Мы не разговариваем. И так все ясно. Нет нужды говорить. Пусть достанется телу это приятное время, мы уезжали в чужие края и вернулись.
Наступает вечер. Я смотрю на Диего, сидящего у окна, которое отделяет нас от мира, от уличных голосов, от людей, возвращающихся из ресторанов. Он проводит рукой по целому стеклу в деревянной раме, что кажется чудом. Мы помним полиэтилен на окнах, напоминающий повязку на глазах раненого. Спрашиваю себя, сможем ли мы когда-нибудь увидеть, что происходит за этим окном?
Мы вернулись к прежнему образу жизни. Ощущение, будто взваливаешь на себя любовника, которого разлюбил, но к которому испытываешь тягостную привязанность, обременительное чувство долга. Принять душ с утра — и на выход, навстречу дням, которые нам как будто больше не принадлежали. Диего, придумывая себе разные дела, уезжал, как и раньше, на своем мотоцикле, в белой рубашке, похожий на себя прежнего. Попрощавшись, я оставалась у двери, прислонившись спиной к стене, тяжело дыша. Тишина дома пугала меня; не отдавая себе отчета, я ходила так же, как в Сараеве, — поближе к несущим стенам, точно страшась внезапного обвала.

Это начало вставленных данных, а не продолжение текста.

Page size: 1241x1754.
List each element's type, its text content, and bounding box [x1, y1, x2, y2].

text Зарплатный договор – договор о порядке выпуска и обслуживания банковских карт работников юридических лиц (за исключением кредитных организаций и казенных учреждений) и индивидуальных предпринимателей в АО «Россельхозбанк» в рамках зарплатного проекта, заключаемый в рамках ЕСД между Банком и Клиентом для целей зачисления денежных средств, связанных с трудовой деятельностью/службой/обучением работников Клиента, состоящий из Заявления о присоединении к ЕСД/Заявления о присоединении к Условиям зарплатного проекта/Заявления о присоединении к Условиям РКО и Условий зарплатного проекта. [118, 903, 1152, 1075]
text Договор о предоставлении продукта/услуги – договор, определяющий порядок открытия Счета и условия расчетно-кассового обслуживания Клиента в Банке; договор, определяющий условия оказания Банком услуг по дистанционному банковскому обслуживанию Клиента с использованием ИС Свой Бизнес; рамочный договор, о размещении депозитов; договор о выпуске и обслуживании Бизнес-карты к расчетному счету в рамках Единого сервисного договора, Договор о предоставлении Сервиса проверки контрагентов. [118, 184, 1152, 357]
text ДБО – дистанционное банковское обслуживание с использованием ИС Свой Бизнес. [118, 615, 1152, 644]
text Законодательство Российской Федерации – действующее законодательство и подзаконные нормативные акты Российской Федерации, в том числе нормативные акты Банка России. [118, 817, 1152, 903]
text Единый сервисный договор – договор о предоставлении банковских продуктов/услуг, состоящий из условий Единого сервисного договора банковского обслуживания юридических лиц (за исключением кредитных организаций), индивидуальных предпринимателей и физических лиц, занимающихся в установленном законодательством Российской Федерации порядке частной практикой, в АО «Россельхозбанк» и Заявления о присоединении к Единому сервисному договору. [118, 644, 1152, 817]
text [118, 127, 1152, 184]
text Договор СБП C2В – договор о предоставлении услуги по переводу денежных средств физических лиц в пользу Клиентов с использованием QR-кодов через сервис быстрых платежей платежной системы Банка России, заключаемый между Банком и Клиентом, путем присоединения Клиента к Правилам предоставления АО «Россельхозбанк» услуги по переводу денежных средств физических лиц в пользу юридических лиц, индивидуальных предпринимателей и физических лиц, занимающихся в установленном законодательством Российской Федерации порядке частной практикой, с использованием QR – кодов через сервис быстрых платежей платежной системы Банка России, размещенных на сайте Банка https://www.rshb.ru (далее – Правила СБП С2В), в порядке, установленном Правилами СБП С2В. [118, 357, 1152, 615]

Прихожу в офис. Директор недоволен моим долгим отсутствием:
— Все-таки ты главный редактор, Джемма.
Развожу руками:
— Жаль, что подвела…
Смотрю на серые компьютеры, на лица коллег… Виола приносит мне капучино из бара, круассан. Никак не может оставить меня в покое, пристроила задницу на мой стол и говорит, говорит, говорит. Думаю про себя: «В Сараеве она бы не выжила, с ее бесхитростностью, ленью и низкой самооценкой… нет, ее доброта не дала бы ей шанса, не перевела на другую сторону улицы. Снайпер впился бы в ее шаги и не упустил случая поразвлечься. Классическая жертва». В конце концов, и я всего лишь использовала ее, отделывалась шуточками, никогда особо не откровенничая. Смотрю на коллег в редакции, уже не первой молодости: так же как я, на скорую руку закончили университет и лавируют по жизни. Маленькие акулы, стареющие в лягушачьем болоте. А что, если выстрелить в них, продырявить им лоб и посмотреть, как они обмякнут в своих ничтожных начальственных креслах? От скольких моих коллег я избавилась бы сегодня, послав их ко всем чертям… с их мелочными обидами, жалобными голосами.
Набираю номер Диего:
— Как ты?
— А ты?
Мы солидарны в нашей замкнутости. Не вспоминаем. Оба поступаем одинаково, пытаясь держаться подальше от всего. Как можно дальше отодвинуть от себя те дни, прикрываясь другими, сегодняшними, вяло текущими.
Пишу заметку о навозе. В Индии его используют как топливо, а в Норвегии один человек построил из него дом. Из говна, имеется в виду. Смешно. Одна мысль меня утешает, я ее баюкаю, точно куклу. Как хорошо, что у меня нет детей. Вчера вечером по телевизору показывали мать, обмывавшую тельце своего мертвого ребенка перед похоронами. Я была на кухне, резала хлеб, отложила нож в сторону. Перекрестилась. Доброго пути, бестолковая жизнь. Выключила телевизор, опять взялась за нож. «Это не твой ребенок, Джемма, — сказала я себе. — У тебя нет детей, тебе повезло».